In the past, this often meant providing help desk-style services for companies who appreciated what the open source software could do but wanted to have the so-called “throat to choke” if something went wrong. Another way that these companies have made money has been creating an on-prem version with certain enterprise features, particularly around scale or security, the kind of thing that large operations need as table stakes before using a particular product. Today, customers typically can install on-prem or in their cloud of choice.

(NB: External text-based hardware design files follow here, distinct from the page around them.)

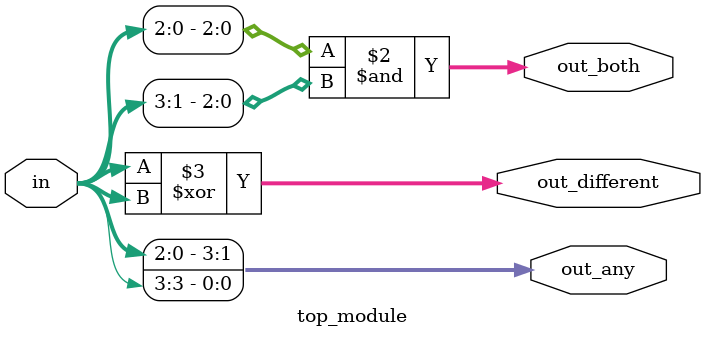
<source format=sv>
module top_module (
    input [3:0] in,
    output reg [2:0] out_both,
    output reg [3:0] out_any,
    output reg [3:0] out_different
);

    always @(*) begin
        out_both = in[2:0] & in[3:1];
        out_any = {in[2:0], in[3]};
        out_different = in ^ {in[3:1], in[0]};
    end

endmodule

</source>
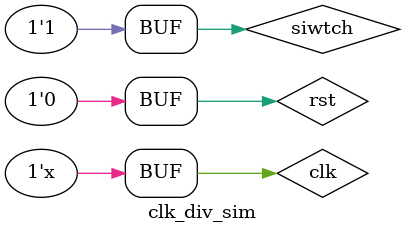
<source format=v>
`timescale 1ns / 1ps


module clk_div_sim;

	// Inputs
	reg clk;
	reg rst;
	reg siwtch;

	// Outputs
	wire [31:0] clkdiv;
	wire clk_cpu;

	// Instantiate the Unit Under Test (UUT)
	clk_div uut (
		.clk(clk), 
		.rst(rst), 
		.siwtch(siwtch), 
		.clkdiv(clkdiv), 
		.clk_cpu(clk_cpu)
	);

	initial clk = 0;
	always begin
		clk = ~clk;
		#2;
	end
	
	initial begin
		rst = 0;
		siwtch = 0;
		#50;
		
		rst = 1;
		#10;
		
		rst = 0;
		siwtch = 1;
	end
      
endmodule


</source>
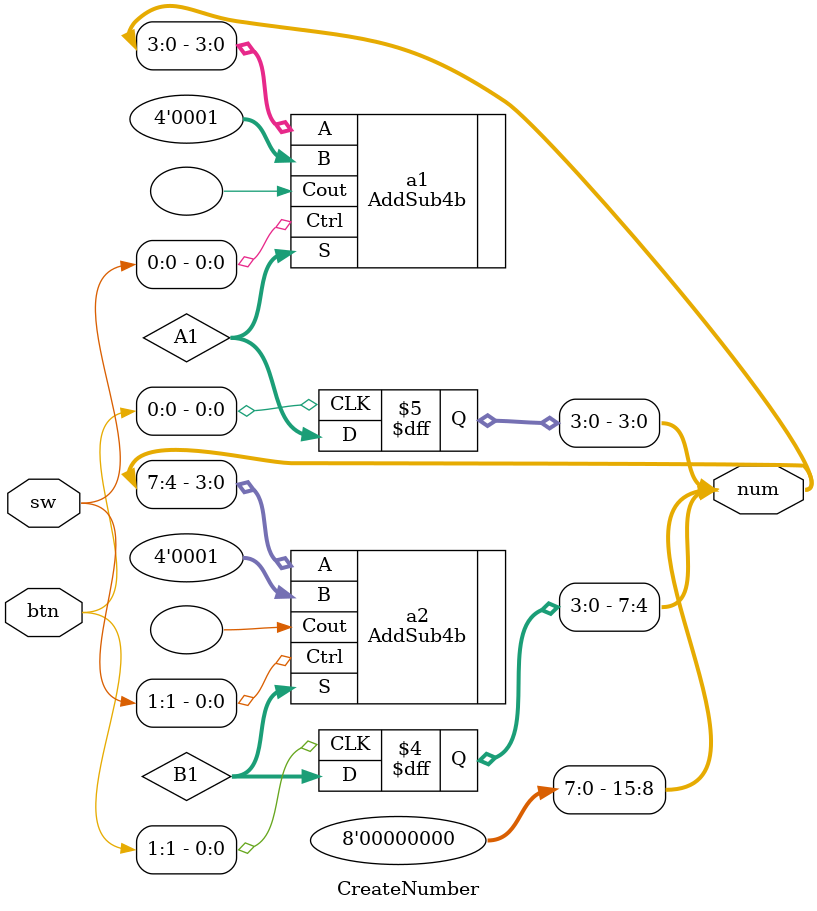
<source format=v>
`timescale 1ns / 1ps
module CreateNumber(
	input wire [1:0] btn,
	input wire [1:0] sw,
	output reg [15:0] num
	);
	
	wire [3:0] A1,B1;
	wire Co1,Co2;
	
	initial num<=16'b0000_0000_0000_0000;
	
	AddSub4b
		a1(.A(num[ 3: 0]),.B(4'b0001),.Ctrl(sw[0]),.Cout(),.S(A1)),
		a2(.A(num[ 7: 4]),.B(4'b0001),.Ctrl(sw[1]),.Cout(),.S(B1));
	
	always@(posedge btn[0]) num[ 3: 0]<= A1;
	always@(posedge btn[1]) num[ 7: 4]<= B1;

endmodule

</source>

“A key aspect of these kinds of technology-developer data products is they have to have a combination of bottom-up adoption and top-down SaaS, and you actually have to get both of those things working well to succeed.” Jay Kreps

In recent years, the model has shifted to building a SaaS product, where the startup builds a solution that handles all the back-end management and creates something that most companies can adopt without all of the fuss associated with installing yourself or trying to figure out how to use the raw open source.

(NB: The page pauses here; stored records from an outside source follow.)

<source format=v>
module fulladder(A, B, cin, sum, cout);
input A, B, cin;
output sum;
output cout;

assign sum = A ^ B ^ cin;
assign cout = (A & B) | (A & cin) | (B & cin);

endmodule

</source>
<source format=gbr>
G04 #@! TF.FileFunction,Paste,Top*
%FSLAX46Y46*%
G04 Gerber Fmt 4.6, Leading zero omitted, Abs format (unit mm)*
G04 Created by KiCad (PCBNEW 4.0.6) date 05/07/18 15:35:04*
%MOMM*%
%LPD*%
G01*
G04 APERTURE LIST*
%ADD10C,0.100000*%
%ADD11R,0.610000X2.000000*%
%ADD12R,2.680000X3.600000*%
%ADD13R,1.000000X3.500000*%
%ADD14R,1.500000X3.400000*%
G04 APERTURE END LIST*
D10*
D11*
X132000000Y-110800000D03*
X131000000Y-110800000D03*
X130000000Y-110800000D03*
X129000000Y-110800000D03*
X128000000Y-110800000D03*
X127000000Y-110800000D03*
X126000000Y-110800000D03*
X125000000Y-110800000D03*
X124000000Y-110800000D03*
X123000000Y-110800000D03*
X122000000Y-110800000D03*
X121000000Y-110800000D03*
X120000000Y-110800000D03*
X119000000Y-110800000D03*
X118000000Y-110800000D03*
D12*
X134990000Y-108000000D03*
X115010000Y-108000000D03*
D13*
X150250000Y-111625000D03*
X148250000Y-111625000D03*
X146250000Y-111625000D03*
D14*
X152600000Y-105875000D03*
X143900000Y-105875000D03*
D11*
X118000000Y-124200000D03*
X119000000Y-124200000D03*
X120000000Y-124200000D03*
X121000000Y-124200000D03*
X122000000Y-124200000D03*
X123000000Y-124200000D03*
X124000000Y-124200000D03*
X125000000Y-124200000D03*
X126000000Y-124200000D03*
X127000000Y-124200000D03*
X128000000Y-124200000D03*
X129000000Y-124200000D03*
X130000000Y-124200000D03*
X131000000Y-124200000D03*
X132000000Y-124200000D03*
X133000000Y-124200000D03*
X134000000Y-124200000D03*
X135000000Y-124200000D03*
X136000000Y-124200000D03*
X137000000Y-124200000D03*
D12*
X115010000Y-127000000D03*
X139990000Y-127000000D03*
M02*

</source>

One company that has flirted with these monetization approaches is Confluent, the streaming data company built on top of the open source Apache Kafka project. The founding team had helped build Kafka inside LinkedIn to move massive amounts of user data in real time. They open sourced the tool in 2011, and CEO and co-founder Jay Kreps helped launch the company in 2014.

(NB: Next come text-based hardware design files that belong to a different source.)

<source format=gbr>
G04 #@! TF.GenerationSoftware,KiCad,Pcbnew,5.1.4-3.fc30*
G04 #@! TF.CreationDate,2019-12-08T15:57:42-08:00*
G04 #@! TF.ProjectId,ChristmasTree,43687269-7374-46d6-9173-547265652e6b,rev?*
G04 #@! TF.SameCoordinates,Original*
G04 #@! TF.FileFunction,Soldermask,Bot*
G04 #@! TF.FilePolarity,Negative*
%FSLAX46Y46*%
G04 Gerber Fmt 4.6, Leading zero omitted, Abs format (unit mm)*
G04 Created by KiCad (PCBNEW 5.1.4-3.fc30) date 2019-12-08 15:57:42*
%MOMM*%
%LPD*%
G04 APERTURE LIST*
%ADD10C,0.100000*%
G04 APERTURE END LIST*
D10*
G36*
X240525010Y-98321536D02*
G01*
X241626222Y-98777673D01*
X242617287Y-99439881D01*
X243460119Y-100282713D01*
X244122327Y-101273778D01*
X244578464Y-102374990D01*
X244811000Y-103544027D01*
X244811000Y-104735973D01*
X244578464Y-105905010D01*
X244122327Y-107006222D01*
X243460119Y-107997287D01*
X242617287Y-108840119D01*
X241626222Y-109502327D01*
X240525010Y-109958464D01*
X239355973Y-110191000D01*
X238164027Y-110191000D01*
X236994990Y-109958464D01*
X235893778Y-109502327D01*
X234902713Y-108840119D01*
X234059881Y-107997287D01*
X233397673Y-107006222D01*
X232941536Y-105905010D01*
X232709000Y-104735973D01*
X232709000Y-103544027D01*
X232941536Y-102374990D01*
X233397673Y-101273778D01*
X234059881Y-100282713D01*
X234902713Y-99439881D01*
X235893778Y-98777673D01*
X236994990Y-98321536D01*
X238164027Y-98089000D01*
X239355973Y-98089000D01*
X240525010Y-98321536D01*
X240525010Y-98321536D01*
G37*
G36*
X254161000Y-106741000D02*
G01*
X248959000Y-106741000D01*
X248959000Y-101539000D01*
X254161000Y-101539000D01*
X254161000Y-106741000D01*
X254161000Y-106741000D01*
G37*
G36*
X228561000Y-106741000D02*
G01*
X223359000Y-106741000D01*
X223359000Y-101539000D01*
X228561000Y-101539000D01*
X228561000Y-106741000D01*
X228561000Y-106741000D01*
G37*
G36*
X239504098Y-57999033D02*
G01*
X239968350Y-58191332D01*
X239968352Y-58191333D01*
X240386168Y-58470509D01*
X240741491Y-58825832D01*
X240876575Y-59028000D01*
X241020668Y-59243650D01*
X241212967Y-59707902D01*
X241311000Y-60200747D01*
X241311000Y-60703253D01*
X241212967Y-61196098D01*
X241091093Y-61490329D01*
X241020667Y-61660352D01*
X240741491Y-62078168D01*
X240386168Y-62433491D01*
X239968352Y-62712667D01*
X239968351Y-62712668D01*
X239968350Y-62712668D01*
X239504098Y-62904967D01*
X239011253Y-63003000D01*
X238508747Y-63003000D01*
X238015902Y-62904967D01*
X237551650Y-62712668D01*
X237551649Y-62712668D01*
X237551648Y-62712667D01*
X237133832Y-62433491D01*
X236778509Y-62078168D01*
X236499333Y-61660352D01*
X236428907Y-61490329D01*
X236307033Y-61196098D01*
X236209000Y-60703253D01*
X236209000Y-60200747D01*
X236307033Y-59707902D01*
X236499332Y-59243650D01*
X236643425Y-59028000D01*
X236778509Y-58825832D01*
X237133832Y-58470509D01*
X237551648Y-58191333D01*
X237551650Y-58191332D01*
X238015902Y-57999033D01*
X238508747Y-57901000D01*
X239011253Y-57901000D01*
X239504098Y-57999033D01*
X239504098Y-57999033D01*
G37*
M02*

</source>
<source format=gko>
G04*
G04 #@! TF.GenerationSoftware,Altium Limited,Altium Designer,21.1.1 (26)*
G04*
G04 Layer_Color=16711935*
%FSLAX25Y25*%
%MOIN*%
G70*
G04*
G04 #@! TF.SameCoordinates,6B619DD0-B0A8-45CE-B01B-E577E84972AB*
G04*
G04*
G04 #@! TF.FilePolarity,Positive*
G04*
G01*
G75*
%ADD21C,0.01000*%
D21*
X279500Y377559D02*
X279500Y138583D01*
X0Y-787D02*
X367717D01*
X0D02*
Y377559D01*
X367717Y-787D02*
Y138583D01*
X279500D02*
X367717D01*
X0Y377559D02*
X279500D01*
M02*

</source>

It’s worth noting that Confluent raised $450 million as a private company with a final private valuation in April of $4.5 billion before going public in June. Today, it has a market cap of over $22 billion, not bad for less than six months as a public company.

Last month at TC Sessions: SaaS, I spoke to Kreps about how he built his open source business and the steps he took along the way to monetize his ideas. There’s certainly a lot of takeaways for open source-based startups launching today.

Going upmarket

Kreps said that when they launched the company in 2014, there were a bunch of enterprise-size companies already using the open source product, and they needed to figure out how to take the interest they had been seeing in Kafka and convert that into something that the fledgling startup could begin to make money on.

“There have been different paths for different companies in this space, and I think it’s actually very dependent on the type of product [as to] what makes sense. For us, one of the things we understood early on was that we would have to be wherever our customers had data,” Kreps said.